**INSTRUCTIONS FOR THE TASK:** Give as a JSON list of strings, one per line, the lines of the listing from its start through the line containing "12: (748, 503)", skipping blank lines and leaving out the pictures.

**TASK INPUT:**
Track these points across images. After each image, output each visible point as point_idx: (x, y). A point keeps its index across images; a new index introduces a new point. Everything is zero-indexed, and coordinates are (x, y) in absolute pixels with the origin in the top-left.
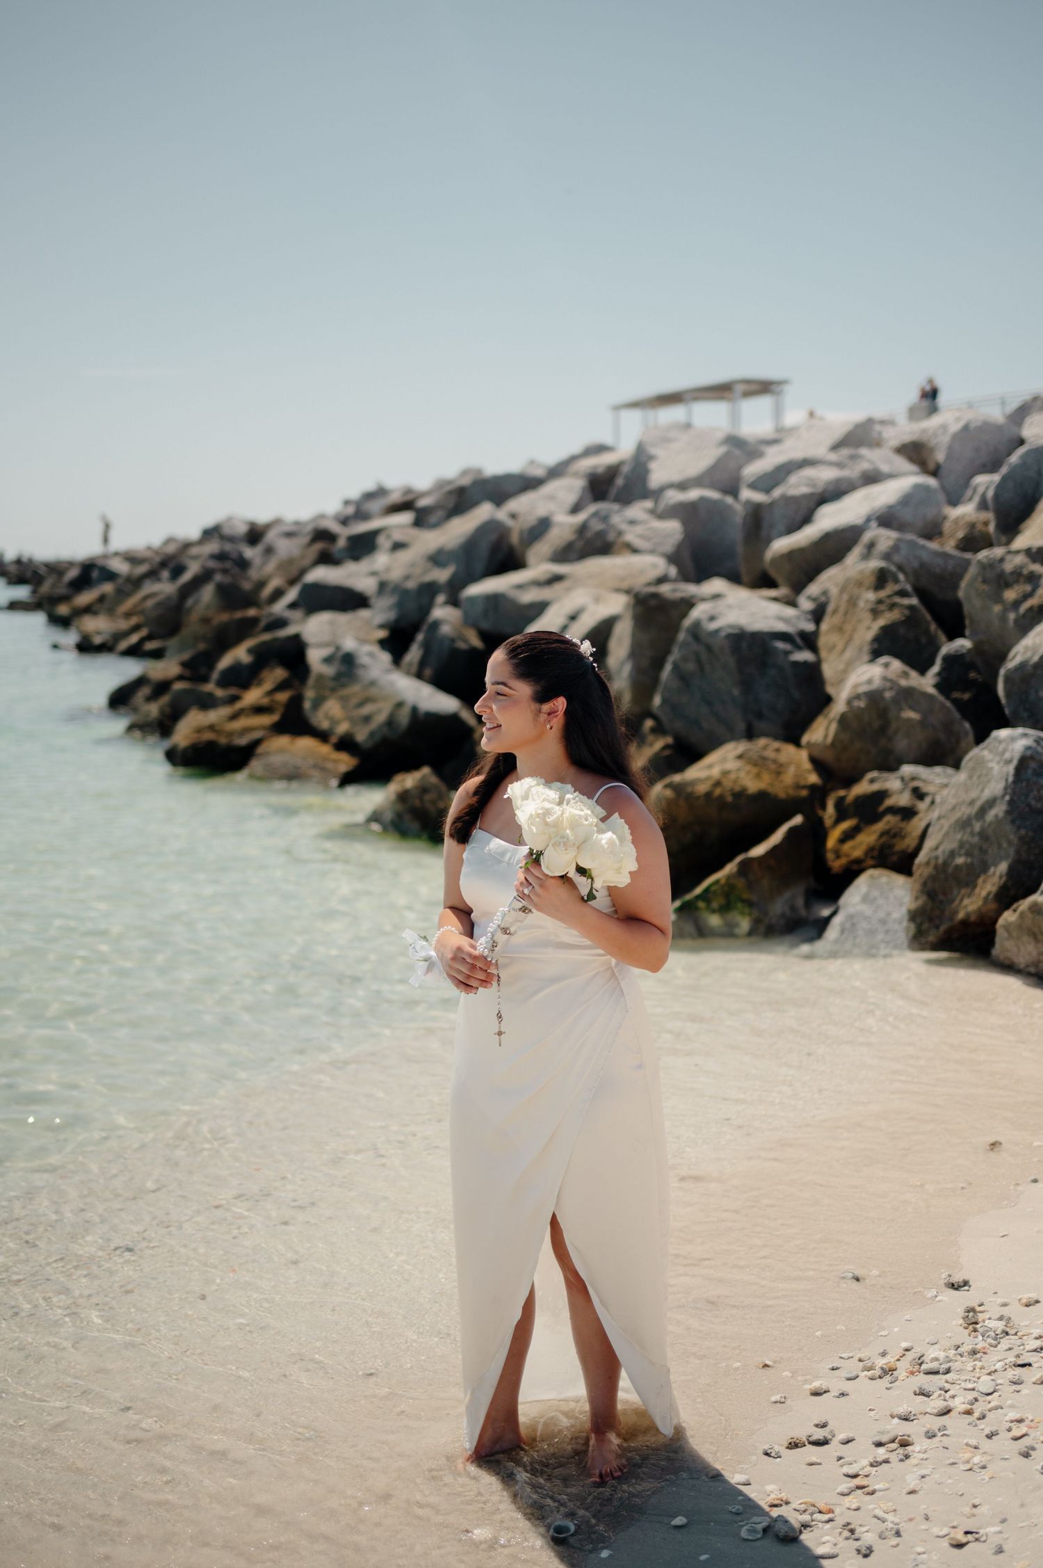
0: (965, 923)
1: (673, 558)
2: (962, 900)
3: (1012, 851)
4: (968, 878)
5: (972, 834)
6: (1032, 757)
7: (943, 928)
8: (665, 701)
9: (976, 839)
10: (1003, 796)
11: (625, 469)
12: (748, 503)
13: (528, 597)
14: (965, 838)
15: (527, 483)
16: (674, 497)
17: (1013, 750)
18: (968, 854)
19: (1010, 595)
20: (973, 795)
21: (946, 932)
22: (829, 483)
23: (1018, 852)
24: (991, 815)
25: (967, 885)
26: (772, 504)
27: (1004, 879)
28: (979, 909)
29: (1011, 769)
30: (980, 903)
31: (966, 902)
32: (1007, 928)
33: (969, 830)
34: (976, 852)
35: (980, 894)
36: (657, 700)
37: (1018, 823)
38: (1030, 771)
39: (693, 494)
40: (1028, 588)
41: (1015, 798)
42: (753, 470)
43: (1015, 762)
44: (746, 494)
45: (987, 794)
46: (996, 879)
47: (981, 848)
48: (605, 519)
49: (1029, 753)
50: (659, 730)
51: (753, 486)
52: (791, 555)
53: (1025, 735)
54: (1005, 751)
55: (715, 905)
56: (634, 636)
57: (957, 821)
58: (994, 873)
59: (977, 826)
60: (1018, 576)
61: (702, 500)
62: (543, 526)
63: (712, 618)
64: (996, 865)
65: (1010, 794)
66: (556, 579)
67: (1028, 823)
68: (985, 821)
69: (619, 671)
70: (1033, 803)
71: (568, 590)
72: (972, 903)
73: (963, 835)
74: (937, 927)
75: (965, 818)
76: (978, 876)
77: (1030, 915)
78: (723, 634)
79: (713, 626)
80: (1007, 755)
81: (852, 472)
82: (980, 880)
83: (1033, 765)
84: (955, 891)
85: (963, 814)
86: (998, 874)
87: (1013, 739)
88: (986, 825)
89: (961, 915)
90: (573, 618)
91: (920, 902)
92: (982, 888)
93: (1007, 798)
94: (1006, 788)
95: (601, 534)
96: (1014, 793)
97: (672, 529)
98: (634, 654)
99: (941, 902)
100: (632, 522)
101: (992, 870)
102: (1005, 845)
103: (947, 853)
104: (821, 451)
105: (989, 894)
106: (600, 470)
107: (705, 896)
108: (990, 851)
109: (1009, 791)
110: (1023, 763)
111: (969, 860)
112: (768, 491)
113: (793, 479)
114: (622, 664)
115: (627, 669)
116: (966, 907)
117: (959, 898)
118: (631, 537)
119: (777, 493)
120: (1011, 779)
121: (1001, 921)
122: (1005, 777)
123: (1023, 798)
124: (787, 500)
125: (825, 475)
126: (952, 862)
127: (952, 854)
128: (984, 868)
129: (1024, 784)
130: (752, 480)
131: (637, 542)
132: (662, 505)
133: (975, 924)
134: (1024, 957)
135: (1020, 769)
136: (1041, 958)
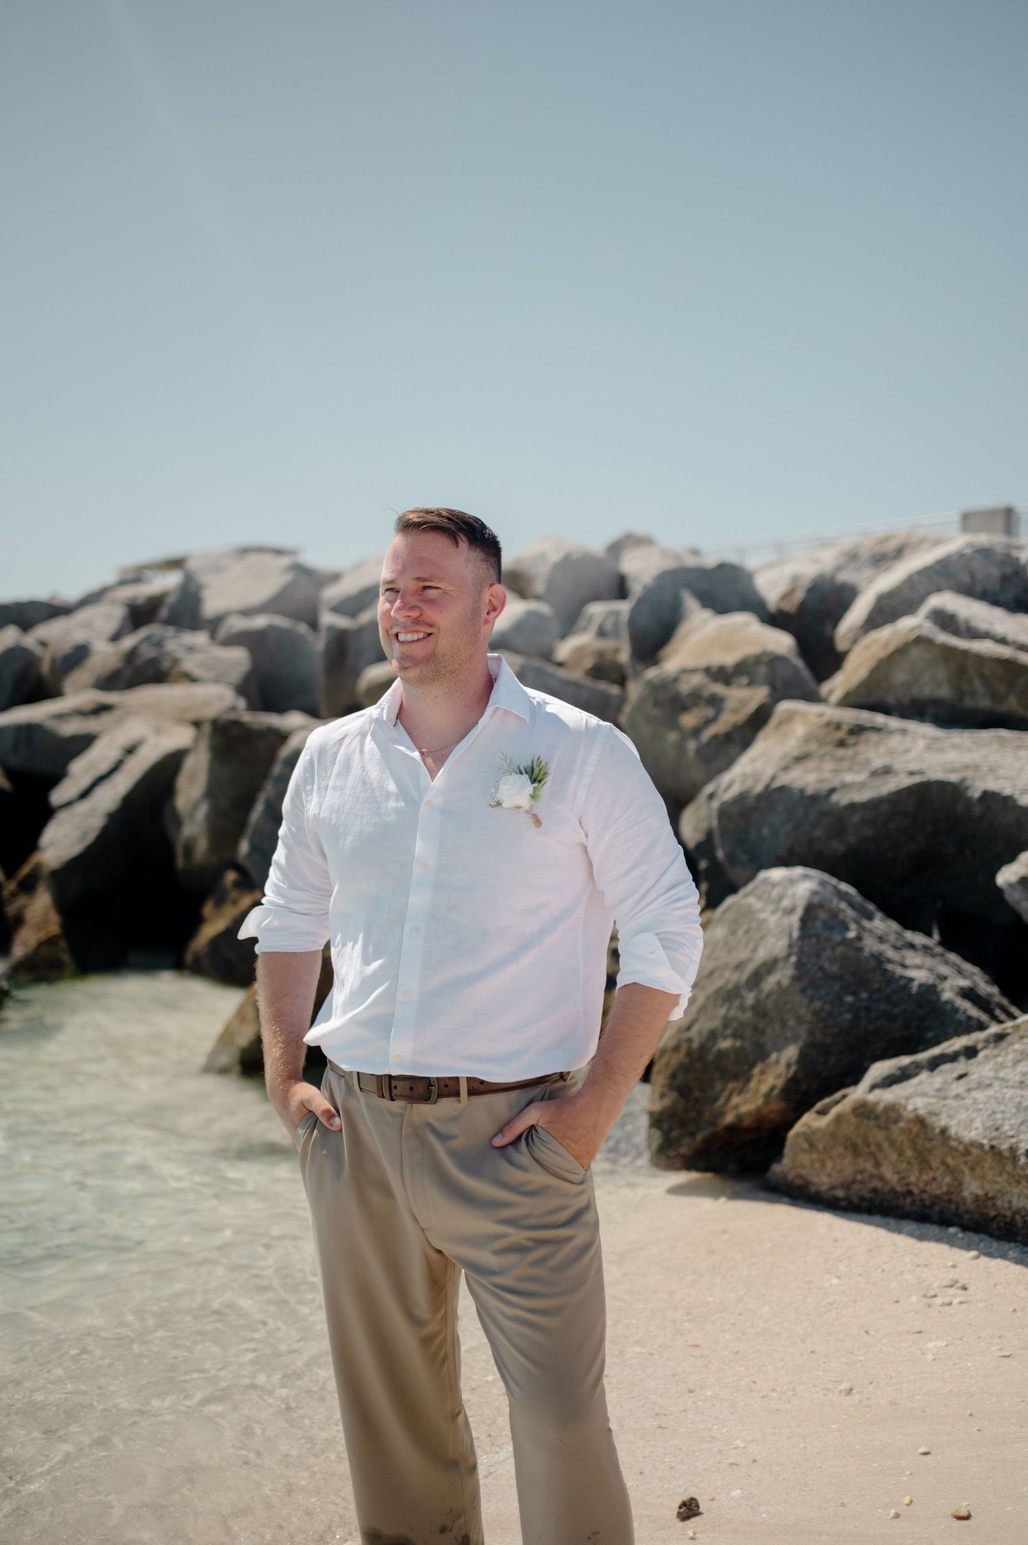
0: (732, 1129)
1: (242, 689)
2: (729, 1098)
3: (803, 1031)
4: (738, 1067)
5: (742, 1008)
6: (821, 906)
7: (700, 1137)
8: (254, 848)
9: (749, 1015)
10: (788, 957)
11: (171, 600)
12: (331, 628)
13: (69, 728)
14: (732, 1013)
15: (55, 611)
16: (237, 624)
17: (794, 896)
18: (735, 1036)
19: (689, 720)
20: (742, 955)
21: (706, 1141)
23: (811, 1033)
24: (770, 983)
25: (735, 1077)
26: (357, 630)
27: (793, 1069)
28: (758, 1110)
29: (795, 919)
30: (760, 1101)
31: (736, 1100)
32: (809, 1138)
33: (737, 1002)
34: (748, 1033)
35: (757, 1090)
36: (244, 847)
37: (810, 992)
38: (819, 924)
39: (260, 622)
40: (710, 712)
41: (804, 960)
42: (332, 593)
43: (799, 912)
44: (328, 619)
45: (762, 954)
46: (781, 1069)
47: (755, 1028)
48: (159, 644)
49: (816, 900)
50: (246, 883)
51: (337, 609)
53: (806, 877)
54: (781, 898)
56: (211, 772)
57: (718, 992)
58: (777, 1061)
59: (750, 998)
60: (696, 698)
61: (270, 627)
62: (80, 654)
64: (779, 1050)
65: (797, 954)
66: (101, 709)
67: (822, 993)
68: (760, 991)
69: (192, 815)
70: (827, 965)
71: (119, 722)
72: (745, 1102)
73: (729, 1010)
74: (693, 1135)
75: (730, 986)
76: (752, 1066)
77: (853, 1120)
80: (786, 903)
82: (756, 1071)
83: (822, 915)
84: (719, 1086)
85: (728, 982)
86: (783, 1061)
87: (792, 882)
88: (764, 995)
89: (729, 1118)
90: (130, 750)
91: (667, 1101)
92: (759, 1081)
93: (793, 959)
94: (790, 946)
95: (153, 662)
96: (801, 953)
97: (238, 657)
98: (211, 792)
99: (697, 1100)
100: (191, 649)
101: (774, 1056)
102: (792, 1023)
103: (705, 1033)
105: (772, 1089)
106: (140, 601)
108: (769, 1031)
109: (795, 949)
110: (810, 912)
111: (738, 1043)
112: (353, 614)
114: (195, 807)
115: (203, 810)
116: (736, 1107)
117: (726, 1093)
118: (189, 664)
119: (362, 618)
120: (796, 934)
121: (798, 1127)
122: (788, 931)
123: (814, 960)
126: (714, 1044)
127: (713, 1036)
128: (761, 1054)
129: (813, 940)
130: (333, 603)
131: (196, 671)
132: (223, 633)
133: (748, 1130)
134: (829, 1175)
135: (806, 920)
136: (859, 1177)
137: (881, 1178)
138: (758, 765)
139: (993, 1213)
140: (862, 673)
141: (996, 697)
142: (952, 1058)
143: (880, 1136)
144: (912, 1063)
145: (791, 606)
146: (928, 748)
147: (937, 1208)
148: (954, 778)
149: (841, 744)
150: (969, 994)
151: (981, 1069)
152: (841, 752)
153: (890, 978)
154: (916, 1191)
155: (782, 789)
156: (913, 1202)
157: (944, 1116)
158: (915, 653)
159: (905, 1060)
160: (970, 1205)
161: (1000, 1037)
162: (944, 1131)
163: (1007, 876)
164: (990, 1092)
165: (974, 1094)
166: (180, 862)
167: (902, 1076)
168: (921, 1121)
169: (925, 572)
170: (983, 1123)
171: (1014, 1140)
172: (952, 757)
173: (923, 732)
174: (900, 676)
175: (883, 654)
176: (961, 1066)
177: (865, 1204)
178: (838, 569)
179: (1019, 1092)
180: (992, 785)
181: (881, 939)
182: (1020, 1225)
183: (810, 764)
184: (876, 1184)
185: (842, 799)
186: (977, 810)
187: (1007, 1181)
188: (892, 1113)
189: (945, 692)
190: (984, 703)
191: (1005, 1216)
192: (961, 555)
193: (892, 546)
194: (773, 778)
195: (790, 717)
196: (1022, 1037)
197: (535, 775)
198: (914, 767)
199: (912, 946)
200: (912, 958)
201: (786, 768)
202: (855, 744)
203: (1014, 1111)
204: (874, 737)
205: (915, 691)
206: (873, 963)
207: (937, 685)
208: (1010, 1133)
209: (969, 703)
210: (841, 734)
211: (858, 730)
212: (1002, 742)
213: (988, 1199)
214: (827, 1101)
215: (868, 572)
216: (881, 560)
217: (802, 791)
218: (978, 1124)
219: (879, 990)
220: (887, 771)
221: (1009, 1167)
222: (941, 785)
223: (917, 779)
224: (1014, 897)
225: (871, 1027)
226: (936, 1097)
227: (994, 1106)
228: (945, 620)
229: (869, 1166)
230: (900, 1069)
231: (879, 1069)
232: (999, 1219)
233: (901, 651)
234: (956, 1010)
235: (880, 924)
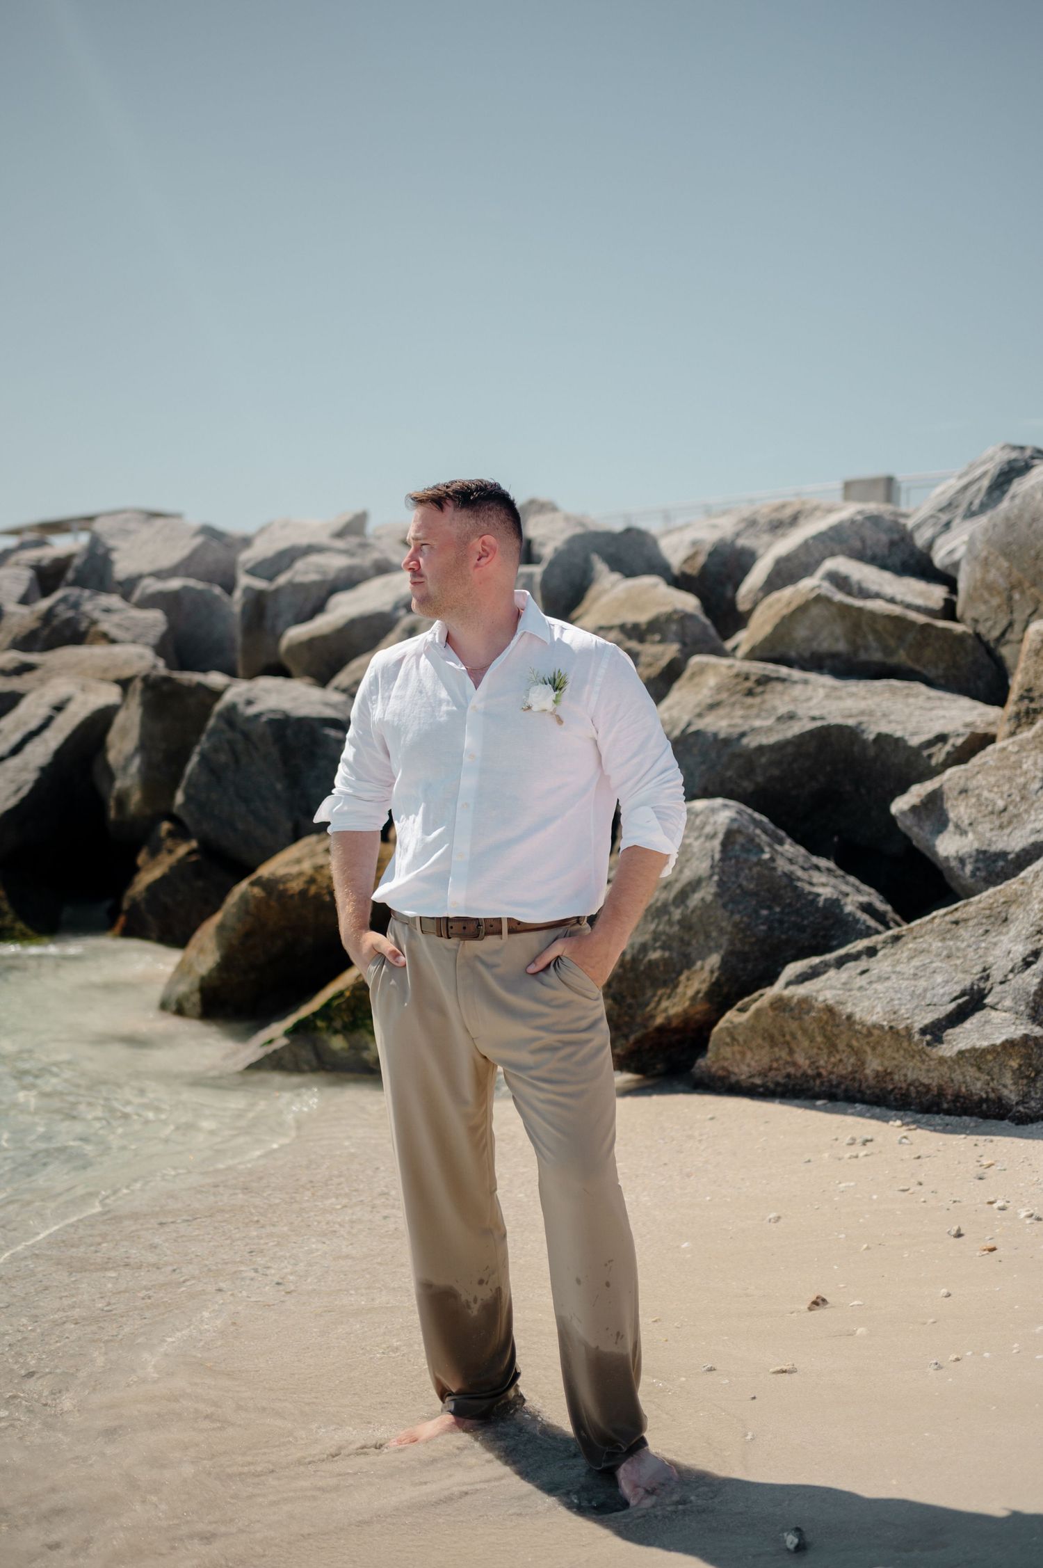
0: (661, 1030)
1: (160, 649)
2: (659, 1002)
3: (724, 941)
4: (667, 975)
5: (670, 923)
6: (739, 831)
7: (632, 1038)
8: (189, 798)
9: (676, 928)
10: (711, 876)
11: (77, 562)
12: (248, 590)
14: (661, 928)
16: (151, 586)
17: (715, 823)
18: (663, 948)
21: (638, 1042)
22: (341, 570)
23: (731, 942)
24: (695, 899)
25: (665, 984)
26: (277, 591)
27: (716, 974)
28: (685, 1011)
29: (716, 844)
30: (687, 1004)
31: (664, 1004)
32: (731, 1032)
33: (666, 918)
34: (675, 944)
35: (685, 994)
36: (179, 798)
37: (730, 906)
38: (737, 847)
39: (175, 584)
41: (725, 879)
42: (248, 556)
43: (721, 836)
44: (245, 581)
45: (688, 875)
46: (705, 974)
47: (682, 940)
48: (76, 605)
49: (735, 826)
50: (181, 832)
51: (252, 572)
52: (312, 643)
53: (725, 806)
54: (704, 825)
55: (338, 1024)
56: (143, 725)
58: (702, 968)
59: (677, 914)
61: (186, 589)
63: (249, 703)
64: (703, 958)
65: (719, 874)
66: (24, 669)
67: (741, 907)
68: (687, 907)
69: (125, 768)
70: (745, 883)
71: (42, 682)
72: (674, 1005)
73: (658, 925)
74: (626, 1037)
75: (659, 904)
76: (680, 973)
77: (771, 1013)
78: (264, 719)
79: (251, 711)
80: (708, 829)
81: (365, 560)
82: (683, 978)
83: (741, 839)
84: (649, 993)
85: (657, 900)
86: (707, 968)
87: (713, 811)
88: (690, 910)
89: (659, 1020)
90: (59, 708)
92: (686, 987)
93: (716, 878)
94: (712, 867)
95: (69, 622)
96: (723, 872)
97: (155, 619)
98: (143, 747)
99: (630, 1006)
100: (107, 610)
101: (699, 963)
102: (714, 934)
103: (637, 946)
104: (323, 538)
105: (698, 992)
106: (45, 562)
107: (325, 1012)
108: (694, 942)
109: (717, 870)
110: (730, 837)
111: (667, 954)
112: (271, 579)
113: (300, 565)
114: (129, 760)
115: (136, 765)
116: (666, 1010)
117: (656, 999)
118: (107, 625)
119: (282, 580)
120: (717, 856)
121: (722, 1023)
122: (710, 854)
123: (733, 879)
124: (295, 587)
125: (335, 563)
126: (645, 956)
127: (644, 948)
128: (687, 962)
129: (733, 861)
130: (249, 565)
131: (114, 632)
132: (137, 595)
133: (676, 1030)
134: (749, 1066)
135: (725, 845)
136: (775, 1065)
137: (794, 1064)
138: (675, 713)
139: (891, 1087)
140: (768, 629)
141: (888, 651)
142: (856, 957)
143: (794, 1026)
144: (822, 962)
145: (693, 570)
146: (827, 696)
147: (843, 1087)
148: (851, 722)
149: (750, 693)
150: (867, 908)
151: (880, 965)
152: (749, 700)
153: (799, 894)
154: (824, 1073)
155: (697, 733)
156: (822, 1083)
157: (849, 1005)
158: (815, 611)
159: (815, 960)
160: (872, 1082)
161: (897, 938)
162: (849, 1017)
163: (900, 805)
164: (887, 984)
165: (874, 986)
166: (112, 814)
167: (813, 974)
168: (830, 1010)
169: (820, 537)
170: (883, 1008)
171: (909, 1021)
172: (849, 704)
173: (822, 683)
174: (801, 632)
175: (785, 612)
176: (863, 963)
177: (779, 1089)
178: (738, 535)
179: (913, 982)
180: (885, 728)
181: (791, 861)
182: (914, 1095)
183: (721, 711)
184: (791, 1070)
185: (751, 742)
186: (872, 752)
187: (903, 1057)
188: (805, 1004)
189: (841, 647)
190: (877, 656)
191: (901, 1088)
192: (853, 522)
193: (788, 512)
194: (689, 725)
195: (702, 670)
196: (915, 938)
197: (557, 684)
198: (816, 713)
199: (817, 868)
200: (817, 877)
201: (700, 715)
202: (763, 693)
203: (909, 998)
204: (779, 687)
205: (815, 646)
206: (785, 881)
207: (833, 640)
208: (906, 1016)
209: (863, 656)
210: (749, 684)
211: (764, 681)
212: (893, 691)
213: (886, 1074)
214: (746, 999)
215: (766, 538)
216: (778, 526)
217: (715, 735)
218: (878, 1009)
219: (790, 905)
220: (791, 717)
221: (905, 1044)
222: (840, 728)
223: (819, 724)
224: (905, 824)
225: (784, 937)
226: (843, 989)
227: (892, 995)
228: (839, 581)
229: (784, 1054)
230: (811, 967)
231: (793, 969)
232: (896, 1091)
233: (803, 609)
234: (857, 921)
235: (790, 848)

**RESPONSE AREA:**
[
  "Track these points across images. After each image, output each visible point as point_idx: (x, y). A point keeps its index across images; a new index introduces a new point. Everything is zero-indexed, and coordinates are (x, y) in absolute pixels with the origin in the top-left.",
  "0: (965, 923)",
  "1: (673, 558)",
  "2: (962, 900)",
  "3: (1012, 851)",
  "4: (968, 878)",
  "5: (972, 834)",
  "6: (1032, 757)",
  "7: (943, 928)",
  "8: (665, 701)",
  "9: (976, 839)",
  "10: (1003, 796)",
  "11: (625, 469)",
  "12: (748, 503)"
]